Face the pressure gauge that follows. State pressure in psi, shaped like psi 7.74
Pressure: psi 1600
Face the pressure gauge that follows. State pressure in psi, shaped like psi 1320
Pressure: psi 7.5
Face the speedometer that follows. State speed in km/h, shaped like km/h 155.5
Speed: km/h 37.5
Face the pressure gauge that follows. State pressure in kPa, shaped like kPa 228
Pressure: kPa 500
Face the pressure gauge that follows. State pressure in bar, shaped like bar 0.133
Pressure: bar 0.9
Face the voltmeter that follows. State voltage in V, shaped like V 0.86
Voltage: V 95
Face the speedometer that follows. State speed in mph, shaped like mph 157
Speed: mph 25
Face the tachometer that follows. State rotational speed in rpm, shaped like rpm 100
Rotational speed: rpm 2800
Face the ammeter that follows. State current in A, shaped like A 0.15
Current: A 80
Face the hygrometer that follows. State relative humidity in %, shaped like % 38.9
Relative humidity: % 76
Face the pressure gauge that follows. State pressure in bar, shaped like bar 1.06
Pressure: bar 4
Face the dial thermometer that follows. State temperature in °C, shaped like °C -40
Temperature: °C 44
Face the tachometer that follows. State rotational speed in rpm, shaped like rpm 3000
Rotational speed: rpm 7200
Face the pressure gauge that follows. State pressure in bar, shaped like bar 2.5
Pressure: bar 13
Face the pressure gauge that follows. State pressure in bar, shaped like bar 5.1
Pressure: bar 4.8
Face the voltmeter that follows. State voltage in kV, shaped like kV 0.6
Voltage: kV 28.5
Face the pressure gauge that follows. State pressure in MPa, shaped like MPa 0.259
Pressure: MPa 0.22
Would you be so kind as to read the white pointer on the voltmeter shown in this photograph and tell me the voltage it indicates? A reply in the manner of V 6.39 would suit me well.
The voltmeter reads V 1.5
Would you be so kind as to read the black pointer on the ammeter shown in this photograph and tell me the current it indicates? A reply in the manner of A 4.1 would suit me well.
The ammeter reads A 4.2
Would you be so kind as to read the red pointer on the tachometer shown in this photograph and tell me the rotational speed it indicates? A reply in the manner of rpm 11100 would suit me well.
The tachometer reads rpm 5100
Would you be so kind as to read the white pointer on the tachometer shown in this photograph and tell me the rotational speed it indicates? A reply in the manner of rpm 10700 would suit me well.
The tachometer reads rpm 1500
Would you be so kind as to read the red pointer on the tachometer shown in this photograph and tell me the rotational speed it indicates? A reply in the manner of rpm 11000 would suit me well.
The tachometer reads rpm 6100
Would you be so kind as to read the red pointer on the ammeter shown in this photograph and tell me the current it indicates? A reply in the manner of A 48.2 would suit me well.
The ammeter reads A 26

####################

* **YOUR OBJECTIVE**
Transcribe all of the entries above word for word, changing nothing.

* **ANSWER TO THIS PROBLEM**
Face the pressure gauge that follows. State pressure in psi, shaped like psi 7.74
Pressure: psi 1600
Face the pressure gauge that follows. State pressure in psi, shaped like psi 1320
Pressure: psi 7.5
Face the speedometer that follows. State speed in km/h, shaped like km/h 155.5
Speed: km/h 37.5
Face the pressure gauge that follows. State pressure in kPa, shaped like kPa 228
Pressure: kPa 500
Face the pressure gauge that follows. State pressure in bar, shaped like bar 0.133
Pressure: bar 0.9
Face the voltmeter that follows. State voltage in V, shaped like V 0.86
Voltage: V 95
Face the speedometer that follows. State speed in mph, shaped like mph 157
Speed: mph 25
Face the tachometer that follows. State rotational speed in rpm, shaped like rpm 100
Rotational speed: rpm 2800
Face the ammeter that follows. State current in A, shaped like A 0.15
Current: A 80
Face the hygrometer that follows. State relative humidity in %, shaped like % 38.9
Relative humidity: % 76
Face the pressure gauge that follows. State pressure in bar, shaped like bar 1.06
Pressure: bar 4
Face the dial thermometer that follows. State temperature in °C, shaped like °C -40
Temperature: °C 44
Face the tachometer that follows. State rotational speed in rpm, shaped like rpm 3000
Rotational speed: rpm 7200
Face the pressure gauge that follows. State pressure in bar, shaped like bar 2.5
Pressure: bar 13
Face the pressure gauge that follows. State pressure in bar, shaped like bar 5.1
Pressure: bar 4.8
Face the voltmeter that follows. State voltage in kV, shaped like kV 0.6
Voltage: kV 28.5
Face the pressure gauge that follows. State pressure in MPa, shaped like MPa 0.259
Pressure: MPa 0.22
Would you be so kind as to read the white pointer on the voltmeter shown in this photograph and tell me the voltage it indicates? A reply in the manner of V 6.39 would suit me well.
The voltmeter reads V 1.5
Would you be so kind as to read the black pointer on the ammeter shown in this photograph and tell me the current it indicates? A reply in the manner of A 4.1 would suit me well.
The ammeter reads A 4.2
Would you be so kind as to read the red pointer on the tachometer shown in this photograph and tell me the rotational speed it indicates? A reply in the manner of rpm 11100 would suit me well.
The tachometer reads rpm 5100
Would you be so kind as to read the white pointer on the tachometer shown in this photograph and tell me the rotational speed it indicates? A reply in the manner of rpm 10700 would suit me well.
The tachometer reads rpm 1500
Would you be so kind as to read the red pointer on the tachometer shown in this photograph and tell me the rotational speed it indicates? A reply in the manner of rpm 11000 would suit me well.
The tachometer reads rpm 6100
Would you be so kind as to read the red pointer on the ammeter shown in this photograph and tell me the current it indicates? A reply in the manner of A 48.2 would suit me well.
The ammeter reads A 26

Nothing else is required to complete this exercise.